Scientists call it sentience.


How Far Away Do You Need To Be To See

Since I was a quite young, I have been preoccupied with the big picture. In my teens it meant reading books on astronomy. Those were the days when our galaxy was thought to be the universe. It is in fact one of hundreds of billions of galaxies and yet, as best as we know it began as what I call the Grand Singularity (others call it the big bang) that was the smallest thing that could exist, vastly smaller than a proton which is vastly smaller than a single atom.

I try to get people to think a bit about this although it is, in a sense, unthinkable. However, most of us lead our lives unconscious of the unfathamable magnitude of which we are a part. And further I contend that we are the most important part, that the universe exists so we can exist.

This view will find some sympathy among cosmologists while driving others apolplicly mad. How could so much have started from so little only to create somthing so much larger that is so infinitesimal compared to the whole. More boggling still is that the part of us that really matters is a tiny part of ourselves.

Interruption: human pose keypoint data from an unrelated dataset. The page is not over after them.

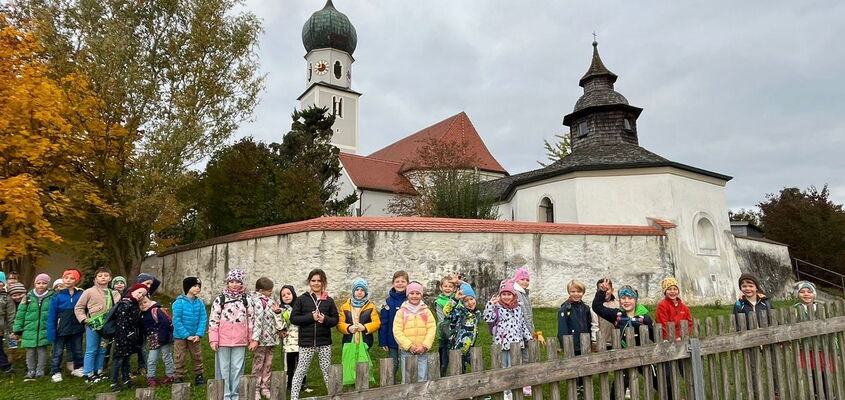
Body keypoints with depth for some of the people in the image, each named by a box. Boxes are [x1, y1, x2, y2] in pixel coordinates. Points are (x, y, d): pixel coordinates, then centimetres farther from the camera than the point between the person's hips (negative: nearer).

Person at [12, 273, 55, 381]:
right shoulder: (29, 297, 1)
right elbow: (20, 314, 5)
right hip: (30, 330, 2)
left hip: (44, 330, -1)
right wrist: (17, 330, 3)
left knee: (42, 349, 4)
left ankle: (40, 370, 18)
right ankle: (31, 371, 22)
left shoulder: (52, 297, -2)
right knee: (30, 351, 8)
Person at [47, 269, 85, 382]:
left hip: (77, 329, 2)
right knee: (58, 352, 9)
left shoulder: (81, 295, -5)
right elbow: (51, 316, -7)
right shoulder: (57, 296, -8)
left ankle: (78, 369, 32)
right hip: (61, 329, -2)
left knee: (78, 351, 16)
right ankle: (56, 372, 22)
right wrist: (51, 332, -9)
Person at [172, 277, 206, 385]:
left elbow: (203, 319, -2)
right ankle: (178, 378, 17)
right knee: (179, 359, 4)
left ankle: (199, 377, 25)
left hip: (195, 337, 4)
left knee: (197, 357, 12)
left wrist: (199, 334, -12)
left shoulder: (199, 302, -3)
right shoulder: (179, 302, -13)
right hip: (180, 336, -4)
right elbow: (176, 321, -15)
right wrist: (187, 335, -16)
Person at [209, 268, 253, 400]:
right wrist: (213, 340, -6)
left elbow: (250, 319, 9)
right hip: (223, 340, -1)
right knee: (224, 368, 7)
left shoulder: (246, 300, 4)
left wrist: (251, 338, 8)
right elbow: (213, 320, -2)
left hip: (240, 341, 1)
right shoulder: (220, 299, -1)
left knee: (237, 368, 8)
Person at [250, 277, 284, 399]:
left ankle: (265, 387, 23)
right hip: (261, 339, -7)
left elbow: (279, 320, 18)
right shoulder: (258, 301, -12)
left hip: (271, 338, 7)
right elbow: (258, 320, -19)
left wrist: (278, 311, -4)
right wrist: (254, 339, -21)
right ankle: (256, 389, 14)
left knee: (268, 364, 13)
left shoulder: (270, 300, 10)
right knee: (258, 364, 4)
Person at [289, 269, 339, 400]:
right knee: (300, 371, 2)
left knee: (327, 370, 12)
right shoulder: (301, 299, -1)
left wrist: (325, 319, -16)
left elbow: (336, 319, 5)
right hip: (306, 342, -2)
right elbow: (293, 318, -4)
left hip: (324, 342, 2)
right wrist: (311, 317, -16)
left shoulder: (329, 301, 4)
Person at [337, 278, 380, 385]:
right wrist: (348, 328, -16)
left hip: (365, 342, -1)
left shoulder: (371, 307, 6)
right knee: (350, 366, 0)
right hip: (349, 342, 1)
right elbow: (340, 324, 4)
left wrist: (365, 327, -16)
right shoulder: (345, 307, 10)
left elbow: (377, 323, 0)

So we are a bunch of collosal scales, nearly impossible to describe and impossible to comprehend.

How do we deal with this?

Let’s right off make it clear that god is the name we assign to an explanation, but it is not an explamation. God is a holdover from the days when there was no science and so everything was assigned a spirit or some a god until science came along and began filling in some of the blank spaces. On my chart Copernicus began the learning. Newton and Einstein and thousands of others shed more light. Along the way were several ”we’ve arrived” moments only to be shattered by a new discovery. Cosmology is pretty much shattered as I write this despite fabulous progress.

We can see almost to the beginning of this universe but we do not know if there are or were or will be others, nor do we know why this one is here and flying apart at an ever accelerating speed.

But preachers still get on their soap boxes and label us as sinners or egotists or whatever that gives some comfort and employment for preachers. However, putting down religion all at once is absolutly not fair for much of what we have that is good and beautiful has been inspired by our ideas of god. Have a listen to Bach’s St. Mathew Passion or walk through Notre Dame Cathedral or seek out the beautiful parts of the writings of any religion.

To bring this to a halt sooner rather than later the engineer in me says it is an anthropomorfic universe. It was made for us. The earth is a miracle that gave us a place to evolve and form a civilization that soon disintegrated into thousands of wars while producing sublime literature, music and so many wonderful forms of human inventiveness, while the one great democracy on this planet was built by black slaves who have been nearly thrashed to death for it. So much is known by so few. And so little is known by so many.

And if this seems to be a bundle of contradictions, it is. And there is no answer to the ultimate question: Why?

If you are going to take away something from all these photographs, a little music and a whole other web site, carigfortheearth.com it should be that the one functioning religion (a free market, exceedingly cruel, ecconomy) needs much teaching and sharing. There is much more to learn, there is much suffering to alleviate, and there is great beauty to bring us joy. To do it, we need to learn the close up view and the distant view and many in between.